Un año, una noche, de Isaki Lacuesta

RAMÓN/CÉLINE.

“Lo primero que viene a mi memoria es una luz sobrecogedora. Un resplandor repentino me sacude la mente y veo la sala devorada por su aura. Ya no estamos a oscuras. Ya no toca la banda. A mi alrededor, en el foso, hay cientos de personas, como yo, tiradas en el suelo. Mantienen la cabeza escondida entre los brazos y tiemblan. Muchos aún no son conscientes de lo que ocurre. Algunos morirán sin saberlo”.

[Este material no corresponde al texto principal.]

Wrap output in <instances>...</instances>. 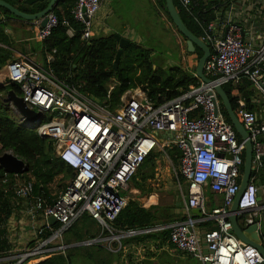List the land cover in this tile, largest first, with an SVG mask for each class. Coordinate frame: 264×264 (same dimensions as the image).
<instances>
[{
    "label": "built area",
    "instance_id": "obj_1",
    "mask_svg": "<svg viewBox=\"0 0 264 264\" xmlns=\"http://www.w3.org/2000/svg\"><path fill=\"white\" fill-rule=\"evenodd\" d=\"M74 1L70 10L72 19L82 25V37L88 39L94 36L96 15L106 0ZM181 2L190 9L191 0ZM47 18L44 27L41 20H35L36 37L41 41L49 38L59 24L53 10ZM63 24L69 35L75 34L68 19ZM201 39L213 47L204 72L214 82L206 83L195 73L200 80L198 87L160 103L137 87L126 91L121 102L111 107L82 93L45 64L38 65L28 57L9 61L6 69L10 80L19 86L28 106L43 114L39 135L53 140L56 155L74 172L52 204L46 196L34 194L32 181H24L16 188L18 197L32 199L30 215L38 235L53 231L49 216L61 224L39 248L62 238L63 232L85 213L102 230L112 233L87 244L107 240L110 245L112 241L151 231L131 229L114 234L113 222L127 206L130 181L146 157L162 150L172 162L166 148L176 145L181 157L179 167H172L184 219L158 225L153 230L168 228L174 247L197 259L199 264H264L260 251L239 239L230 221L231 207L241 186L246 144L224 116L215 89V83L237 86L248 79L264 92L260 79L264 74V40L259 45L244 42L237 24L219 35L213 22ZM56 51L52 49L46 54L47 64L55 61ZM237 104L235 113L253 144L252 174L239 200L243 212L239 215L240 222L248 226L256 222L261 202L258 180L264 169V117L249 110L241 95ZM22 121L28 123L23 117ZM163 133L167 135L162 136ZM208 191L217 201L214 206L207 205ZM196 209L200 215L194 213ZM38 215L43 216L42 223L36 221ZM207 222L213 226L201 235L200 226ZM55 247L64 252L68 245L61 243ZM39 248L22 254L14 264H25L28 258L40 254ZM120 248L121 243L117 250ZM5 259L0 258V262Z\"/></svg>",
    "mask_w": 264,
    "mask_h": 264
},
{
    "label": "trees",
    "instance_id": "obj_2",
    "mask_svg": "<svg viewBox=\"0 0 264 264\" xmlns=\"http://www.w3.org/2000/svg\"><path fill=\"white\" fill-rule=\"evenodd\" d=\"M231 1L233 0H191L190 9H187L181 0H173L186 26L200 38L205 34L208 25L216 20V11L222 10L223 6L229 5ZM49 2L50 0H44L35 3L33 6L20 4L18 8L29 13H36L45 9ZM74 3V0L58 1L53 11L59 18V24L53 29L51 36L43 42L42 53L45 65L51 67L59 78L76 85L82 93L89 95L96 101L109 103L111 107H116L121 102V97L126 91L135 89L140 85H143L145 90H150L151 97L157 103L175 99L183 92L199 86L200 80L195 75L196 67L193 71H187L181 67L172 68L175 77L167 79L162 84L157 68H153V62L150 58L151 51L133 41H130L121 49L115 33L94 35L88 39H83V27L72 19L70 13ZM157 5L165 13L173 27L181 34L169 15L166 0H157ZM4 10L6 13L17 17L8 9ZM64 19H68L75 29L73 36L67 33L68 27L63 24ZM184 39L186 40L185 37ZM0 43L7 46H0V153L12 151L14 155L24 160L28 165V169L23 174H6L0 166V258H2L6 256L11 248V244L7 239L8 223L16 206H18L16 203L19 198L16 195L18 184L24 181H32L34 194L46 196L52 204L56 197L50 195L49 185L59 175L72 179L74 172L56 155L53 140L41 137L38 128L24 123L19 116L13 113L8 100L4 99L3 94H6L9 89H14L20 96L22 93L19 86L10 80L8 71L5 68L8 62L14 59V56L10 49L11 44L8 42V36L5 33V26L1 23V20ZM52 49L57 50L55 61L47 64L46 54L51 52ZM119 50L122 51V54L118 68H115V59ZM211 52H213L212 46ZM195 53L198 59L203 55L199 47H196ZM111 85H113L112 89L110 88ZM252 85L254 83L248 79H244V83L237 86H233L232 83L223 85L234 111H237L238 95L249 101L247 88ZM248 109L251 110L249 107ZM222 111L227 121L231 122L223 106ZM166 150H168L167 153L171 155L174 163L180 161L181 152L176 145H171ZM163 154L162 150L150 153L132 177L130 185L139 190L141 195H150L155 192L153 180L158 168V160ZM258 182L264 185V169L259 175ZM184 186H187V184L184 183ZM210 194L209 200L213 198L211 192ZM149 202H156V197L150 196ZM177 208H180L179 198L173 205L156 204L150 207H145L138 200L130 199L127 206L114 220L113 233L120 234V232L131 229L152 230L122 238L120 242L112 241L110 245L104 241L75 245L112 235L106 229H101L100 234L99 232L92 234L89 227L81 232L72 233L71 231L76 222L82 218L83 214L63 232V234L66 233L64 237L62 234L61 240L64 241L61 243L68 245L65 251L57 250L44 254L50 256L37 264H120L121 258L125 256V253L131 247L137 248L147 244H153L152 247L155 248V251L150 250L147 257L138 262L134 261V257H131L133 260L131 259L129 264H156L158 259L160 261L165 260L164 256L167 253H165L166 251L162 252V249L173 248L174 245L170 240V230L168 228L159 230H153V228L183 220V214L175 212ZM60 227L61 224L57 222L53 225V231L58 230ZM53 231L47 230L39 236L43 240H47L52 236ZM61 243L55 245L50 242L49 246L55 247ZM120 243L121 248L117 250ZM179 253L186 258H193L186 252L179 250ZM38 257L40 255L31 259ZM28 261L24 263L26 264Z\"/></svg>",
    "mask_w": 264,
    "mask_h": 264
},
{
    "label": "rangeland",
    "instance_id": "obj_3",
    "mask_svg": "<svg viewBox=\"0 0 264 264\" xmlns=\"http://www.w3.org/2000/svg\"><path fill=\"white\" fill-rule=\"evenodd\" d=\"M133 1L131 0H115L114 2V18L116 22H125L130 26H133L134 30L132 32L133 35H137L140 38L139 44L149 49L151 51V60L153 62V68H157L158 75L161 76L162 84H164L167 79H172L175 74L174 70H171L172 64L171 61H176L178 63L180 61L181 65H188V61H192L193 56H195V63L193 64V68L197 66L198 56L195 52H190L186 48V40L179 34V32L173 27L171 22L165 17H162V20L155 18L152 16V13L145 6L142 9V14L140 15V8L134 7ZM135 13L138 14V19H141L140 23L136 21ZM135 20V21H134ZM9 27V26H7ZM11 31L7 33L8 42L11 40L15 41V29L12 25H10ZM126 32L119 31L118 33L121 36H124ZM181 53V56H180ZM181 59V60H180ZM178 66V65H176ZM255 85V84H254ZM113 86V85H111ZM110 86V87H111ZM146 94L151 97L150 90L144 89V86L140 85ZM254 89H258L254 86ZM11 90V89H9ZM8 90V91H9ZM259 91V90H258ZM7 93L3 94L5 100H7ZM9 102V101H8ZM9 105L13 111V113L19 116L22 119L20 113L13 107V104L9 102ZM24 122V121H23ZM25 123V122H24ZM29 125L28 123H26ZM171 147V146H170ZM167 149V148H166ZM156 151V150H155ZM13 153L12 151H8ZM168 152V150H166ZM3 153H0L2 155ZM171 157V155L169 154ZM179 167V162H172L166 154H163L162 157L158 160V168L156 170L155 178L153 180L155 185V192L150 195H141L140 191L133 188L132 185L129 184V196L130 199H135L140 201L145 207H150L151 205L161 204V205H173L180 195V189L176 184V180L174 177L173 167ZM70 178H67L63 175H59L55 178V180L49 185L50 195L56 197L61 191H63L65 185L69 181ZM154 195L156 197V202H149L150 196ZM49 200V199H48ZM32 199L28 197L18 198L17 202L18 206H16L13 216L11 217L8 223V233L7 239L11 244V248L6 253L5 260H2L0 264H13V262H18L21 259V255L34 251L39 248L45 240H43L37 233V229L32 227L33 218L30 215V207H31ZM178 212L180 210L178 209ZM182 213V212H181ZM183 214V213H182ZM84 214L82 218H80L75 227L72 229L73 232H78L82 230H86L89 227V224L93 222L86 217ZM14 218V219H13ZM44 220L42 215H38L36 217V221L38 223H42ZM102 227L98 224L94 227L93 230L102 232ZM68 234V233H67ZM66 235L63 234V237ZM64 240L61 238L53 239V244L57 245ZM105 243L109 244L107 240H104ZM153 244H147L146 246H138L137 248L131 247L130 250L125 253V256L121 258L120 264H129L131 257H134V261L138 262L139 260L147 257L150 250L155 251V248L152 247ZM108 248V245H107ZM41 250L40 257L34 258L26 262V264H37L43 260H45L50 255H44L47 253H51L54 250H57L54 246H43L39 248ZM46 250V251H43ZM43 251V252H42ZM129 254V255H128ZM44 255V256H41ZM131 255V256H130ZM38 256V255H37ZM29 259V258H28ZM27 259V260H28ZM26 260V261H27ZM133 260V259H132ZM140 263V262H139ZM191 264H199L197 259H192L190 261Z\"/></svg>",
    "mask_w": 264,
    "mask_h": 264
},
{
    "label": "crops",
    "instance_id": "obj_4",
    "mask_svg": "<svg viewBox=\"0 0 264 264\" xmlns=\"http://www.w3.org/2000/svg\"><path fill=\"white\" fill-rule=\"evenodd\" d=\"M6 1L16 6L17 8L20 4H24L23 0H6ZM131 1H133L132 5L134 7L140 8V15H143L142 9L144 6L148 8V10H150L152 16H154L155 18L157 17L158 19L162 20V17L165 15V13L162 12V10L158 7L157 0H131ZM114 2L115 0H106L102 4L99 12L96 15L94 31H93L94 35H101V34H108L115 32L118 33L119 31H124L126 33L122 37L128 39L129 41H133L139 44L140 41L139 36H137L136 34L135 35L132 34V32L135 31L133 26H130L128 23L125 22L121 23L113 20L114 12H115ZM224 2L226 3V1ZM33 5H29V6H33ZM225 6H223L222 10L216 11V20L213 23L215 25V32L217 34L220 35L224 33L226 29L232 24H237L240 27L241 36L244 42L252 43L253 45H259L261 42H263L264 0H233L229 5H225ZM4 9L6 8L0 6V20L1 23L4 24L5 26V33L7 34L9 33V31H11L10 25H12L15 29L16 40L15 41L11 40L10 42L11 44L10 49L12 50L14 59L20 57H28L31 61L37 63L38 65L45 64L44 55L42 53L44 41H41L36 37L37 34L36 22L23 20L19 17L10 15L6 13ZM135 17L137 22L138 20L140 23L142 22L141 19H138L139 17L137 13H135ZM165 17L167 16L165 15ZM0 46L4 47L5 45L0 43ZM191 58L193 62L188 61L189 63L186 66L181 65L180 61L176 63V61L173 62L170 60V63H173L171 69L175 67H181L182 69H185L187 71H193L195 56ZM260 79L264 87V74L261 76ZM240 83H244V80H242ZM254 86L256 85H252L247 88V90L249 91V97H248L249 101H246L245 97L243 98L247 103V108L249 107L251 111L256 112L258 115L264 117V92L258 86H256L258 89H254ZM258 185H259V198L261 202H260V207L258 208L259 213H258V217H256V221L257 220L260 221L259 228H260V233H262V239L264 242V200H263L264 185L261 183H258ZM151 196L155 197L154 195ZM209 197H211V194L210 192H207V198H208L207 205L214 206L217 201L215 202L213 199L209 200ZM178 209L180 210V212H182L181 206L180 208H177L175 212H178ZM86 215H87L86 217L93 222L92 224H89V228L92 234H96L97 231L93 229L96 226V224H98V222L94 220L88 213ZM11 221L12 220H10V222ZM212 226H213L212 222L201 224L200 226L201 235L204 233V231L207 228ZM163 251H166L165 253H167L166 256H164L165 260L162 259L163 261H160L158 259L156 264H191L190 261L192 259H195V258L189 259L180 255L179 250H177L175 247L164 248L162 249V252Z\"/></svg>",
    "mask_w": 264,
    "mask_h": 264
},
{
    "label": "water",
    "instance_id": "obj_5",
    "mask_svg": "<svg viewBox=\"0 0 264 264\" xmlns=\"http://www.w3.org/2000/svg\"><path fill=\"white\" fill-rule=\"evenodd\" d=\"M42 1L44 0H23V3L27 5H33L37 2H42ZM58 1L59 0H50L48 6L45 9L36 13H29L20 10L19 8L7 2L6 0H0V6L8 9L10 12H12L17 17L23 20H27V21L41 20V25L44 27L48 21L47 18L48 13L54 10ZM166 6L173 23L180 31V33L186 38L188 51L195 52L196 47H199L203 52V55L198 60L196 66V75L206 83H213L214 81L209 77H207L204 72L205 63L211 55L210 43L202 40L200 37L196 36L192 31H190V29L186 26V24L182 20L173 0H166ZM227 30L228 28L226 29V33ZM116 39L119 41V45L121 49H123L130 42L128 39L120 36L119 34H116ZM121 54L122 51L119 50L115 59V64H114L115 68H118ZM215 89L220 98L222 106L225 108V110L228 113L232 125L234 126L238 135L241 137L243 141H245L246 144L245 163L243 169V176L241 180V186L235 198V201L231 207L230 221L233 224V229L236 236L242 241L255 246L264 257V242L262 239V233H260V228H259L260 221L257 220L255 223L245 226L240 222V217H239V215L243 213L239 209V200L252 174L253 144L251 142L248 132L246 131L242 123L239 121L232 107L230 98L226 93V91L224 90L223 85H221L220 83H215ZM6 96H7V100L13 104V106L17 109L20 115L26 119L29 125L36 128L40 127L43 121L42 112L36 111L35 109L29 107L28 104L25 102L24 98L18 95L14 89L9 90ZM162 135L165 136L167 134L163 133ZM0 166L8 173H14V174H23L28 169V165L24 160H22L18 156L8 151L0 155ZM194 213H196L197 215L201 214L199 209L194 210ZM47 220L50 225L56 224V219L53 216H49ZM79 244H87V243L82 242L75 245H79Z\"/></svg>",
    "mask_w": 264,
    "mask_h": 264
}]
</instances>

Primer párrafo de la novela “Paz, amor y death metal”, de Ramón González

La película se abre de manera imponente y sobrecogedora. Una imagen que no podemos descifrar en la que flotan partículas doradas, mientras suena una música de ópera, dando esa sensación de tiempo detenido que recorre toda la película. Luego, vemos una manta térmica dorada que, a continuación, descubrimos que son dos mantas y dos personas, hombre y mujer jóvenes, con la mirada perdida, sin rumbo, caminan envueltos en la manta y agarrándose fuertemente. La música va dejando paso al ruido de la calle, llena de sirenas y un gran trasiego de los servicios policiales y médicos. Estamos en la noche del viernes 13 de noviembre de 2015, la noche de los atentados en París. La pareja son Ramón y Céline, dos de los supervivientes de la sala Bataclan, donde fueron asesinadas cerca de ochenta personas.

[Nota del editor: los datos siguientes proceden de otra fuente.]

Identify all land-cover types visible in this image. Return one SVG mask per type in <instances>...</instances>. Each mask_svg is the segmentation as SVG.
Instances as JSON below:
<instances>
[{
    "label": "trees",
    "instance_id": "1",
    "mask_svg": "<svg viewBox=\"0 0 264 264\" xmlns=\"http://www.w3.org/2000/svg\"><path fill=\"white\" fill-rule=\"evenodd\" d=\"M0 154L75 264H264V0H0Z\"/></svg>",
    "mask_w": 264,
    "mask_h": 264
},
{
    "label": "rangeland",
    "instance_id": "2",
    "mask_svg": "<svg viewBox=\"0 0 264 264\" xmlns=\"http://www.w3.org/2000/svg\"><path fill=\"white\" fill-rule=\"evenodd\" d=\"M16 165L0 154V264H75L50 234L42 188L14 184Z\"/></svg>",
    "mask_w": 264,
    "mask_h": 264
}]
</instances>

La décima película de Isaki Lacuesta (Girona, 1975), se centra en estas dos almas, Ramón y Céline, a partir de la novela “Paz, amor y death metal”, de Ramón González, que sobrevivió a aquella noche fatídica. Un guion que firman Fran Araújo, Isa Campo y el propio Lacuesta, el mismo equipo de las tres últimas películas del director gerundense. Después de Los condenados, Murieron… y La próxima piel, el director vuelve a la ficción pura, pero no al uso, como nos tiene acostumbrados, tanto en la forma de adentrarse y la precisión quirúrgica en la  que envuelve a sus dos criaturas, porque se sitúa en la gestión del dolor, la culpa y el trauma tanto de Ramón como Céline. Mientras, él, necesita verbalizarlo, no olvidar nada y compartir lo ocurrido en Bataclan. En cambio, ella, opta por lo contrario, olvidar, callarse, no compartir, silenciarlo todo, y seguir como si nada. Dos formas diferentes de gestionar y afrontar el traumar, dos formas en las antípodas de enfrentarse al dolor, dos almas en continuo colisión, dos almas enfrentadas, dos almas que viven el después como pueden, ni mejor ni peor.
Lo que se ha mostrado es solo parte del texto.